Ayant passé 37 ans de mon existence à étudier les phénomènes de la nature, je crois
devoir publier une partie de mes découvertes ainsi que les peines et les malheurs que
j'ai éprouvés, dans les vues de servir d'exemple à la jeunesse, de prévenir la ruine des
honnêtes gens et de rendre service à l'humanité souffrante. Né d'une mère chérie et d'un
père respectable et très instruit, qui occupait une place très honorable dans la société;
étant seul de garçon mon père fut mon mentor et me donna une éducation soignée.

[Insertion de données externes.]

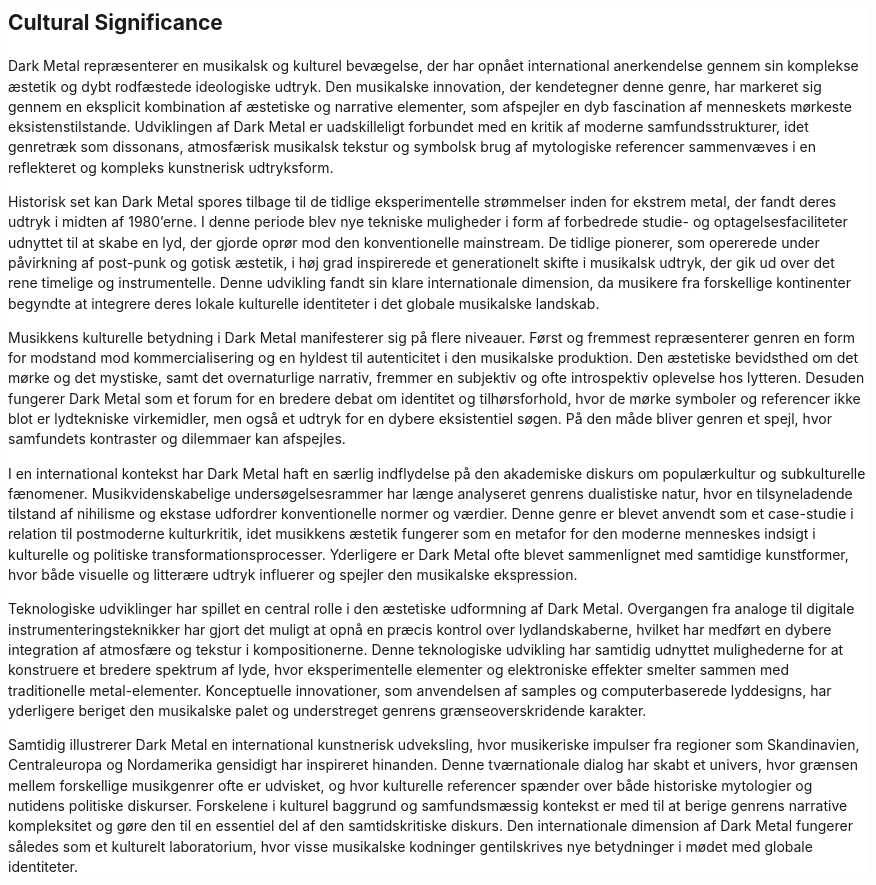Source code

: ## Cultural Significance

Dark Metal repræsenterer en musikalsk og kulturel bevægelse, der har opnået international
anerkendelse gennem sin komplekse æstetik og dybt rodfæstede ideologiske udtryk. Den musikalske
innovation, der kendetegner denne genre, har markeret sig gennem en eksplicit kombination af
æstetiske og narrative elementer, som afspejler en dyb fascination af menneskets mørkeste
eksistenstilstande. Udviklingen af Dark Metal er uadskilleligt forbundet med en kritik af moderne
samfundsstrukturer, idet genretræk som dissonans, atmosfærisk musikalsk tekstur og symbolsk brug af
mytologiske referencer sammenvæves i en reflekteret og kompleks kunstnerisk udtryksform.

Historisk set kan Dark Metal spores tilbage til de tidlige eksperimentelle strømmelser inden for
ekstrem metal, der fandt deres udtryk i midten af 1980’erne. I denne periode blev nye tekniske
muligheder i form af forbedrede studie- og optagelsesfaciliteter udnyttet til at skabe en lyd, der
gjorde oprør mod den konventionelle mainstream. De tidlige pionerer, som opererede under påvirkning
af post-punk og gotisk æstetik, i høj grad inspirerede et generationelt skifte i musikalsk udtryk,
der gik ud over det rene timelige og instrumentelle. Denne udvikling fandt sin klare internationale
dimension, da musikere fra forskellige kontinenter begyndte at integrere deres lokale kulturelle
identiteter i det globale musikalske landskab.

Musikkens kulturelle betydning i Dark Metal manifesterer sig på flere niveauer. Først og fremmest
repræsenterer genren en form for modstand mod kommercialisering og en hyldest til autenticitet i den
musikalske produktion. Den æstetiske bevidsthed om det mørke og det mystiske, samt det overnaturlige
narrativ, fremmer en subjektiv og ofte introspektiv oplevelse hos lytteren. Desuden fungerer Dark
Metal som et forum for en bredere debat om identitet og tilhørsforhold, hvor de mørke symboler og
referencer ikke blot er lydtekniske virkemidler, men også et udtryk for en dybere eksistentiel
søgen. På den måde bliver genren et spejl, hvor samfundets kontraster og dilemmaer kan afspejles.

I en international kontekst har Dark Metal haft en særlig indflydelse på den akademiske diskurs om
populærkultur og subkulturelle fænomener. Musikvidenskabelige undersøgelsesrammer har længe
analyseret genrens dualistiske natur, hvor en tilsyneladende tilstand af nihilisme og ekstase
udfordrer konventionelle normer og værdier. Denne genre er blevet anvendt som et case-studie i
relation til postmoderne kulturkritik, idet musikkens æstetik fungerer som en metafor for den
moderne menneskes indsigt i kulturelle og politiske transformationsprocesser. Yderligere er Dark
Metal ofte blevet sammenlignet med samtidige kunstformer, hvor både visuelle og litterære udtryk
influerer og spejler den musikalske ekspression.

Teknologiske udviklinger har spillet en central rolle i den æstetiske udformning af Dark Metal.
Overgangen fra analoge til digitale instrumenteringsteknikker har gjort det muligt at opnå en præcis
kontrol over lydlandskaberne, hvilket har medført en dybere integration af atmosfære og tekstur i
kompositionerne. Denne teknologiske udvikling har samtidig udnyttet mulighederne for at konstruere
et bredere spektrum af lyde, hvor eksperimentelle elementer og elektroniske effekter smelter sammen
med traditionelle metal-elementer. Konceptuelle innovationer, som anvendelsen af samples og
computerbaserede lyddesigns, har yderligere beriget den musikalske palet og understreget genrens
grænseoverskridende karakter.

Samtidig illustrerer Dark Metal en international kunstnerisk udveksling, hvor musikeriske impulser
fra regioner som Skandinavien, Centraleuropa og Nordamerika gensidigt har inspireret hinanden. Denne
tværnationale dialog har skabt et univers, hvor grænsen mellem forskellige musikgenrer ofte er
udvisket, og hvor kulturelle referencer spænder over både historiske mytologier og nutidens
politiske diskurser. Forskelene i kulturel baggrund og samfundsmæssig kontekst er med til at berige
genrens narrative kompleksitet og gøre den til en essentiel del af den samtidskritiske diskurs. Den
internationale dimension af Dark Metal fungerer således som et kulturelt laboratorium, hvor visse
musikalske kodninger gentilskrives nye betydninger i mødet med globale identiteter.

De bonne heure je devins le modèle de la jeunesse de ma ville par ma conduite, mon goût
pour les arts et les sciences et mon instruction. A peine avais-je 17 ans que je pouvais
vivre indépendant et du fruit de mes talents.
Mon père était en correspondance avec des savants dans le nombre desquels il y en avait
qui s'occupaient de la recherche de la pierre philosophale et de la science occulte des
choses. Leurs livres m'étaient tombés entre les mains.
J'en étais imbu, je me disais:
serait-il possible que des rois, des princes, des philosophes, des présidents de cour et
des religieux eussent pris plaisir à mentir et à induire en erreur leurs semblables ?
Non, c'est impossible, me répondais-je ; ce sont plutôt d'anciennes connaissances cachées
sous le langage des hiéroglyphes afin que le vulgaire en soit privé et qu'il n'y ait que
les élus qu'il plaît à Dieu d'initier qui puissent posséder ces connaissances surnaturelles.
J'étais naturellement bon et croyant ; ne connaissant pas les détours du coeur humain,
je crus à la sincérité de ces livres. Il me tardait d'être mon maître afin de me livrer à
ce genre d'études ; la vie à mes yeux n'avait plus de charmes qu'autant que l'on possédait
la santé et que l'on pouvait faire des heureux sans qu'ils puissent parler de nous.
La connaissance de la pierre philosophale remplissait ce but: elle devint alors le sujet
de mes veilles et de mes moments de loisir ; mon ambition se portait aussi à acquérir la
certitude de l'existence et de l'immortalité de l'âme.
Telles étaient les connaissances que je désirais acquérir aux dépens même de mon existence.